*Supplied text*.
┌──

The toilets that they were unable to deliver to the mayor had been inscribed with messages from Skid Row residents. His organization runs a soup kitchen on Skid Row, and they had previously brought the toilets there and invited guests who came through to leave messages for the mayor. "Those are all the words of people who live, work and eat and sleep on Skid Row," Poole said, adding that people on Skid Row do work however they can, be it collecting cans or doing other people's laundry. "I consider all their jobs as legitimate as the rest of our jobs," he said.

Last week, an L.A. City Council committee voted unanimously to consider a plan that would bring portable restrooms to Los Angeles' vulnerable populations, but that motion—which directs the city to explore ways of providing better access to clean restrooms and explore the potential for implementing a system of portable restrooms—did not include any specific timeline. The L.A. Times reports that the city plans to install 14 additional restrooms when a Skid Row hygiene center is opened in the fall, and that the Council has also scheduled a discussion on bringing emergency portable toilets to street encampments for Friday.

└──

*Directions for this task*. According to the Skid Row restrooms text, how did the messages for the mayor come to be written on the toilets? Answer in one to three sentences. The data after this point has no role in this exercise.

*Entries provided*.
┌──

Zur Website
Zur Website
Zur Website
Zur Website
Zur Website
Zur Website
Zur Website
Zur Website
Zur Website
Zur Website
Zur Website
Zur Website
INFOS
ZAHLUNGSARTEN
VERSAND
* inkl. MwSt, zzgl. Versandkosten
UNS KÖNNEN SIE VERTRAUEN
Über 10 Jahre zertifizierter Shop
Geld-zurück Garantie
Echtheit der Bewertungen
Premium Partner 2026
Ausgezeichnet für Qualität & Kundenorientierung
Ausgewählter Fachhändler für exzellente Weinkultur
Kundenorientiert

└──
┌──

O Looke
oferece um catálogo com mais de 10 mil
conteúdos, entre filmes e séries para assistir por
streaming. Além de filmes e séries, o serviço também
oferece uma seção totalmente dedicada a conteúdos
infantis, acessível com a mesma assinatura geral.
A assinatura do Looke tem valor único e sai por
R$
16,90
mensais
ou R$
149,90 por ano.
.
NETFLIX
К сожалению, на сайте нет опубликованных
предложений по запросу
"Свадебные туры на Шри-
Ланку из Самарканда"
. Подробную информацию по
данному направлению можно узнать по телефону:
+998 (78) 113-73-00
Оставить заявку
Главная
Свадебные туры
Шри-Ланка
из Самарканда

└──

*Written answer*. Poole's organization, which runs a soup kitchen on Skid Row, had earlier brought the toilets there. It invited the guests who came through to leave messages for the mayor on them.